Available data =
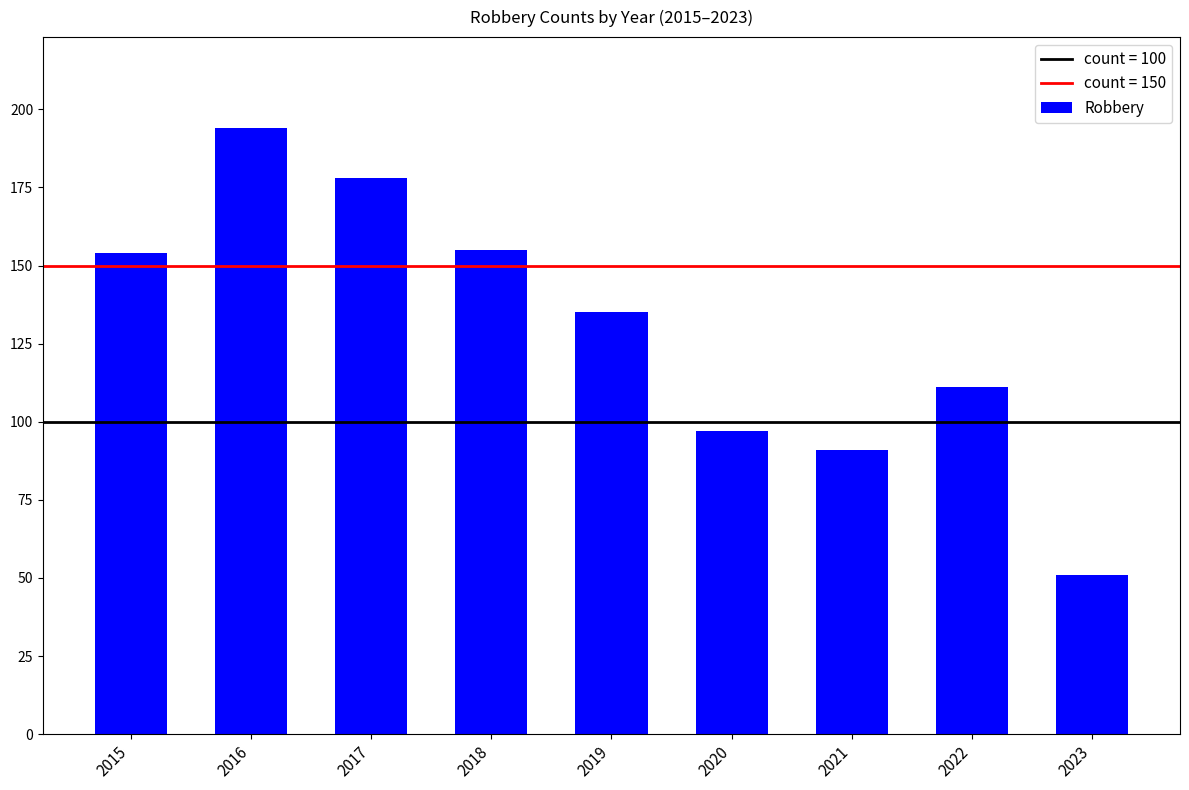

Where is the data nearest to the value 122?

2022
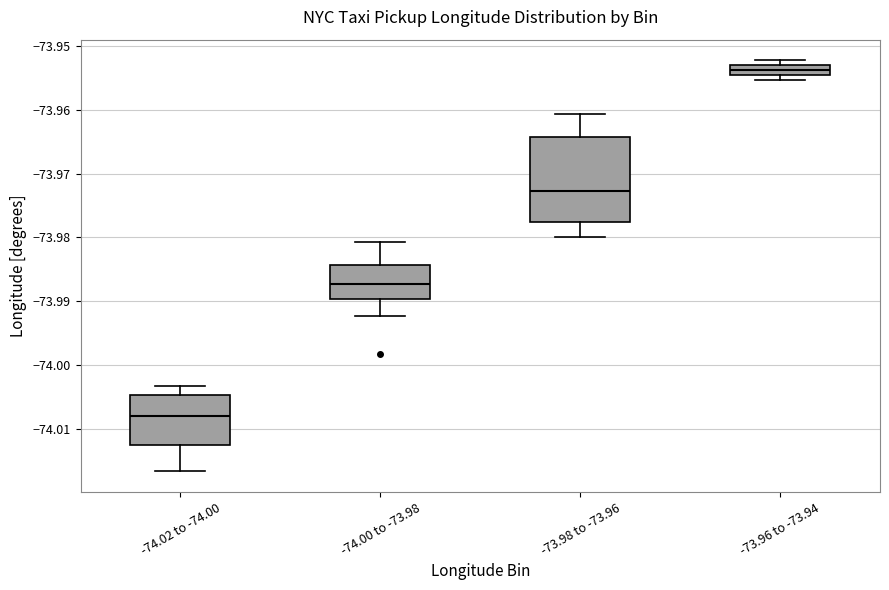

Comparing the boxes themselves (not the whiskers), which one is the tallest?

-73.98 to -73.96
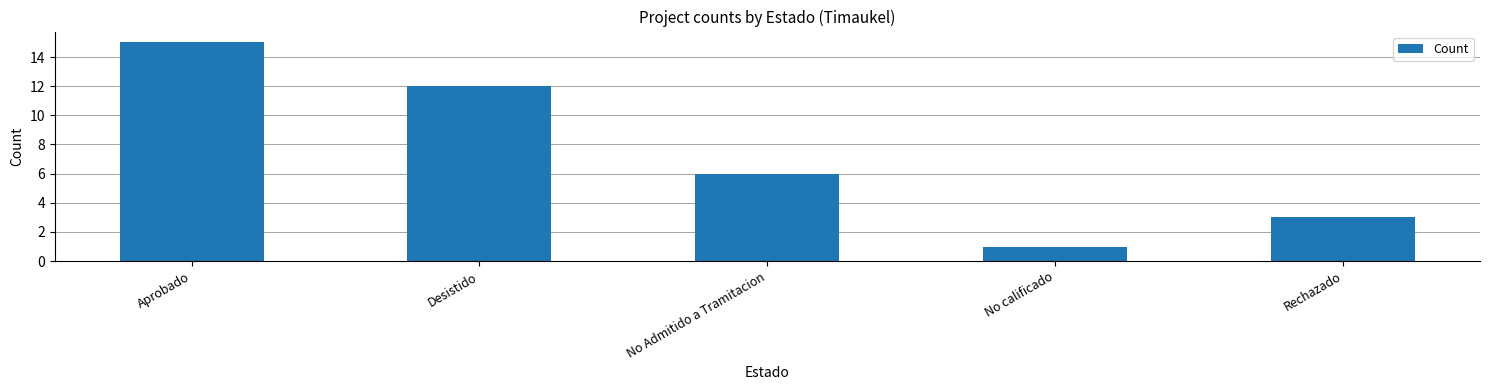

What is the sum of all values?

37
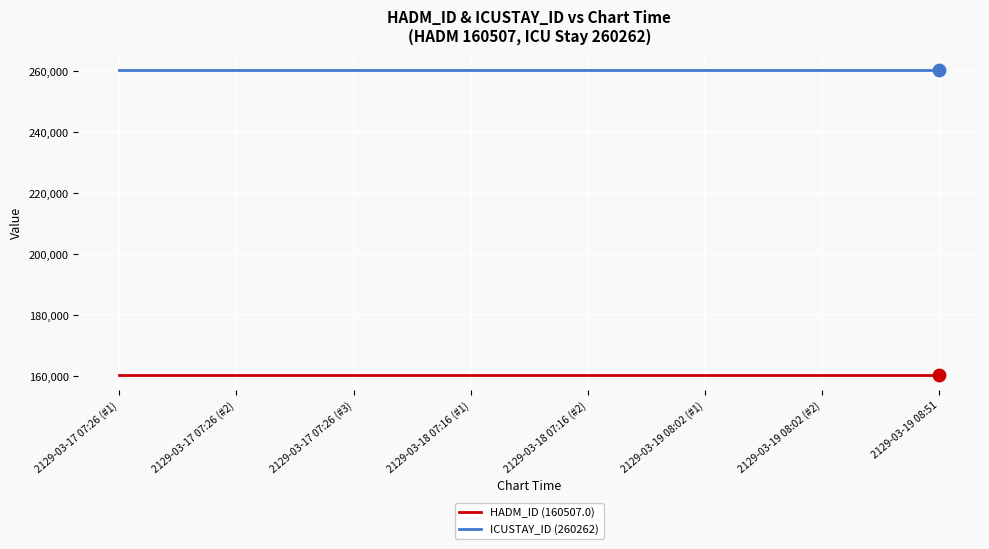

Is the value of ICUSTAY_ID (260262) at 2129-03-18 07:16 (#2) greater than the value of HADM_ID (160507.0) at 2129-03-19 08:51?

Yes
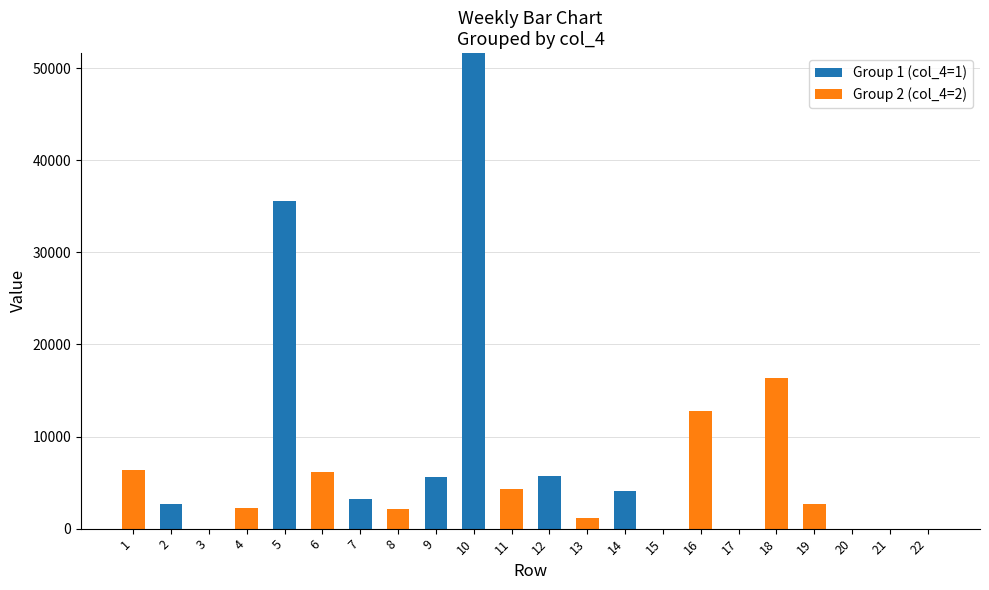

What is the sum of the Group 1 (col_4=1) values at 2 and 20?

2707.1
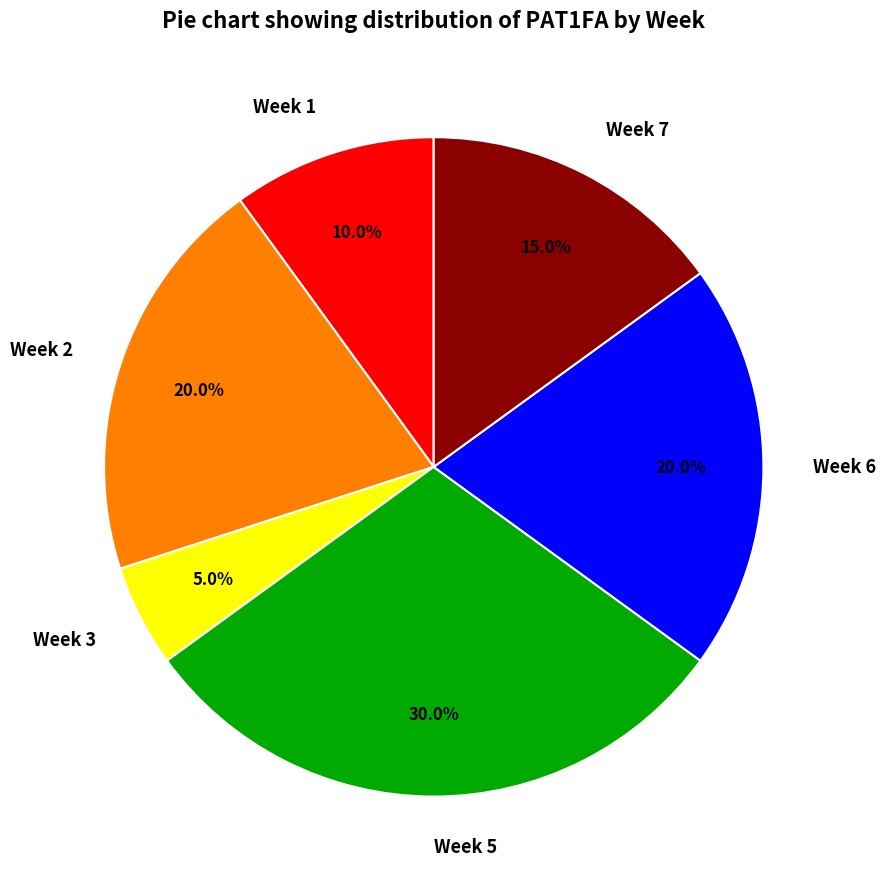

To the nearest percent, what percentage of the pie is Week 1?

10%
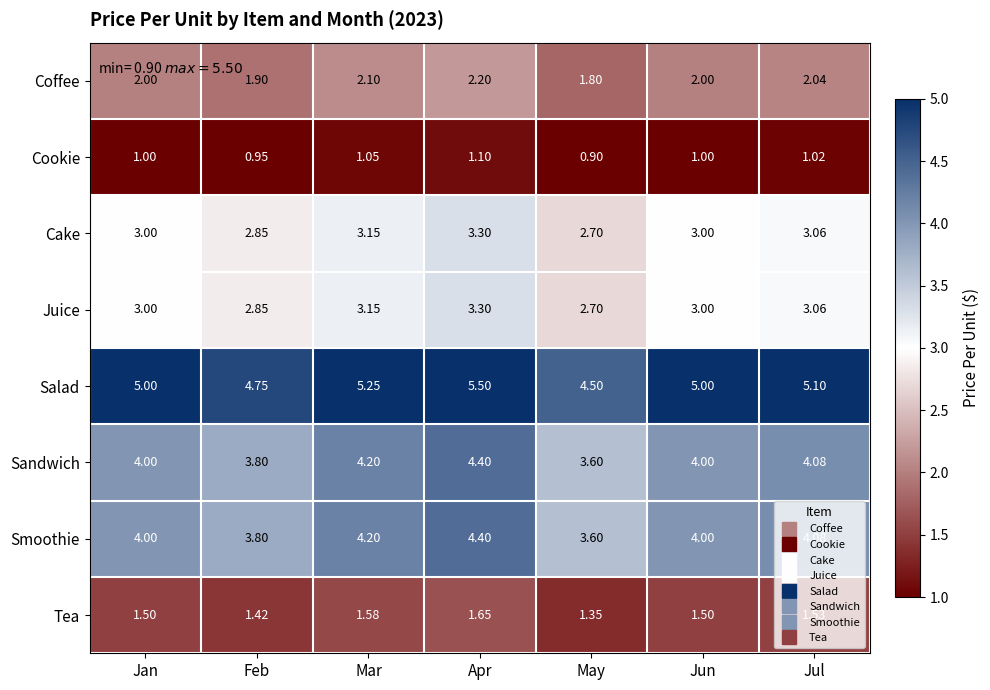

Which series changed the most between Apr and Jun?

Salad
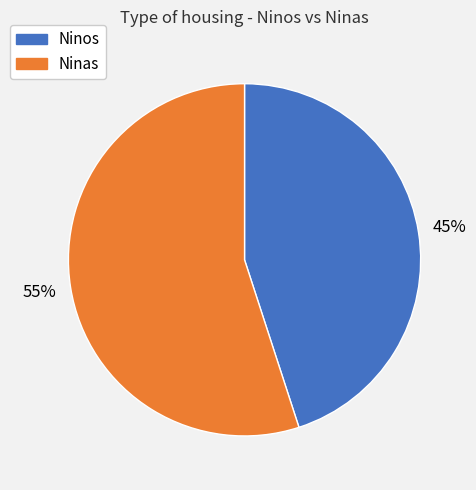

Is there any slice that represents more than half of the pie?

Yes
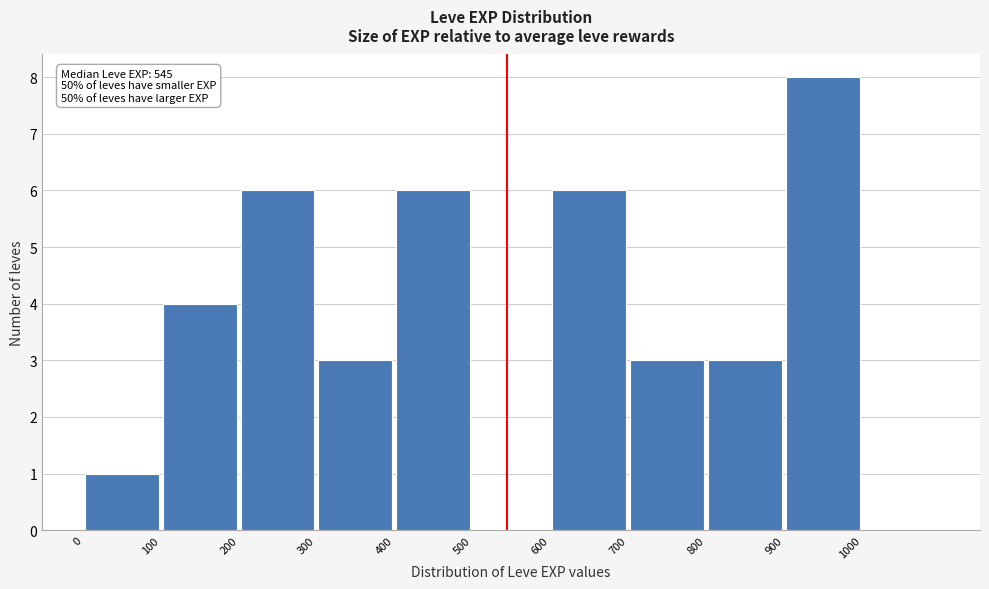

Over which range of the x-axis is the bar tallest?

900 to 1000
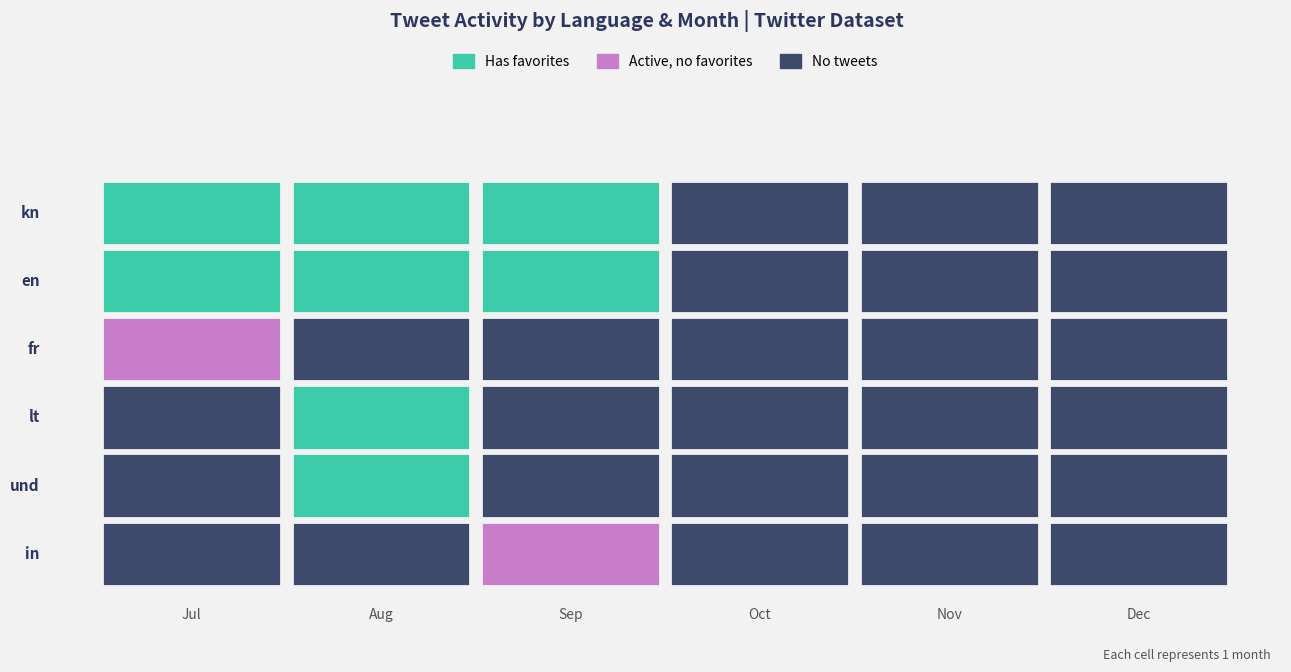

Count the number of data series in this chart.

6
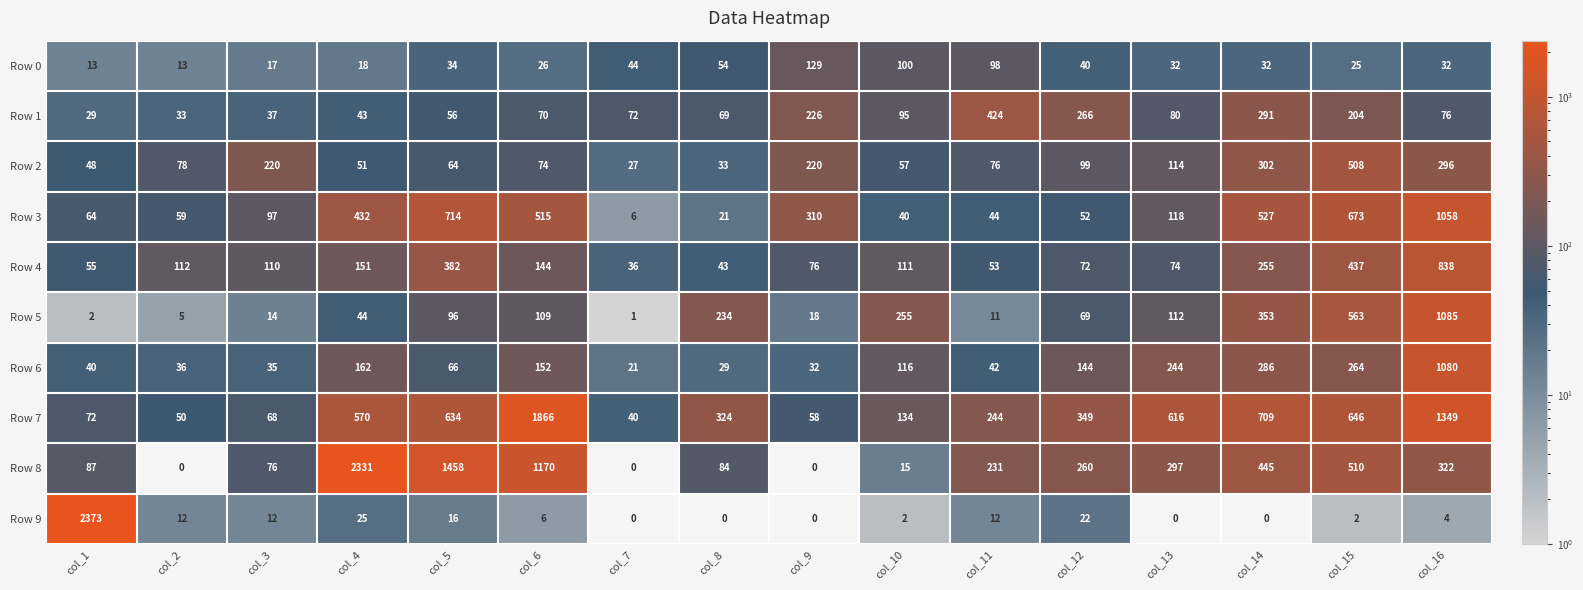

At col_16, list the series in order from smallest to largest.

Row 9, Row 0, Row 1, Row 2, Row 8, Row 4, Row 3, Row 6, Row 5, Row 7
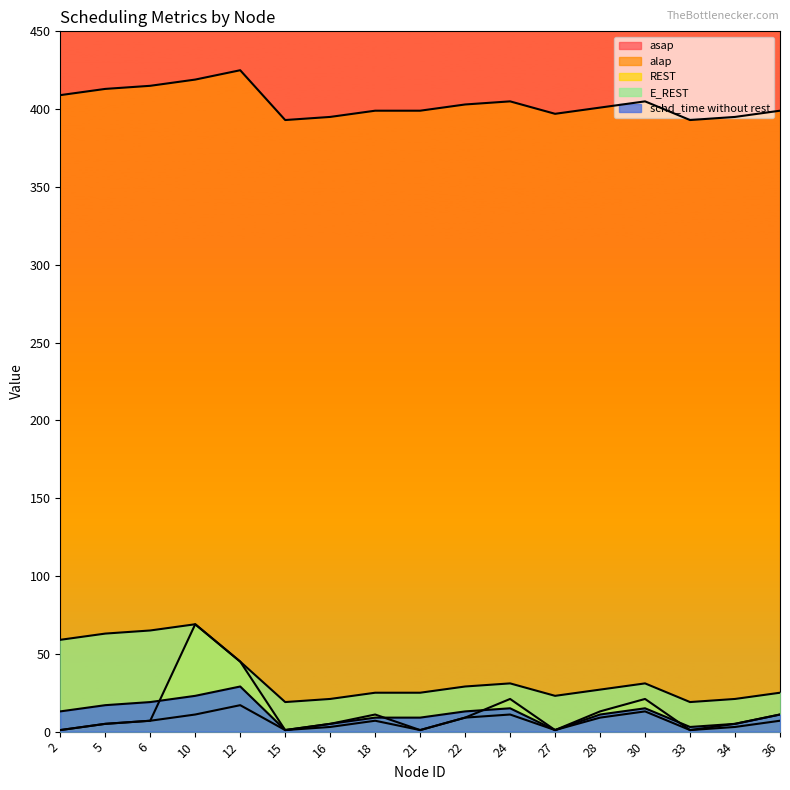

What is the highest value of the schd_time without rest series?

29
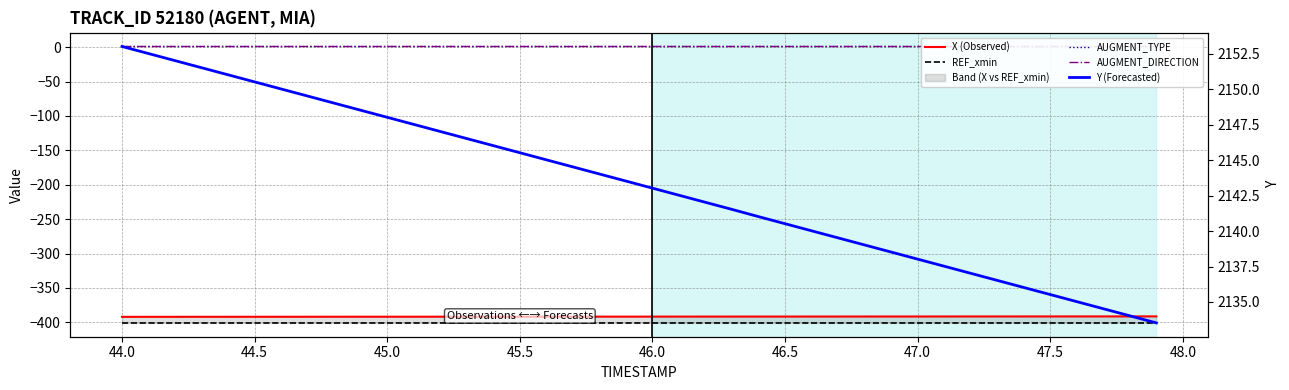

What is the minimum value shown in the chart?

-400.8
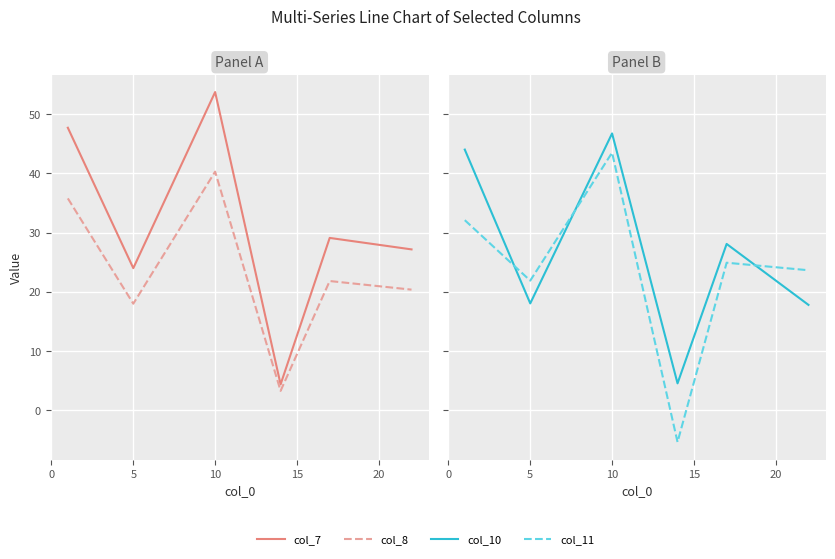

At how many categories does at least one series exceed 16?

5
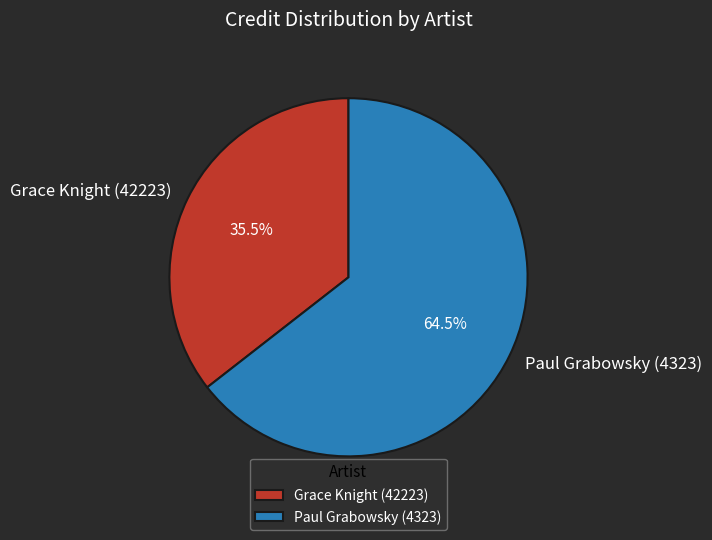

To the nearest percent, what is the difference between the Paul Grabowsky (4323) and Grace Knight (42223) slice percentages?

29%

Problem to work on = Render the entire listing above as a JSON list of strings, one string per line, with blank lines omitted. Leave the picture lines out of the answer.

Exercise result =
[
  "Where is the data nearest to the value 122?",
  "2022",
  "Comparing the boxes themselves (not the whiskers), which one is the tallest?",
  "-73.98 to -73.96",
  "What is the sum of all values?",
  "37",
  "Is the value of ICUSTAY_ID (260262) at 2129-03-18 07:16 (#2) greater than the value of HADM_ID (160507.0) at 2129-03-19 08:51?",
  "Yes",
  "What is the sum of the Group 1 (col_4=1) values at 2 and 20?",
  "2707.1",
  "To the nearest percent, what percentage of the pie is Week 1?",
  "10%",
  "Which series changed the most between Apr and Jun?",
  "Salad",
  "Is there any slice that represents more than half of the pie?",
  "Yes",
  "Over which range of the x-axis is the bar tallest?",
  "900 to 1000",
  "Count the number of data series in this chart.",
  "6",
  "At col_16, list the series in order from smallest to largest.",
  "Row 9, Row 0, Row 1, Row 2, Row 8, Row 4, Row 3, Row 6, Row 5, Row 7",
  "What is the highest value of the schd_time without rest series?",
  "29",
  "What is the minimum value shown in the chart?",
  "-400.8",
  "At how many categories does at least one series exceed 16?",
  "5",
  "To the nearest percent, what is the difference between the Paul Grabowsky (4323) and Grace Knight (42223) slice percentages?",
  "29%"
]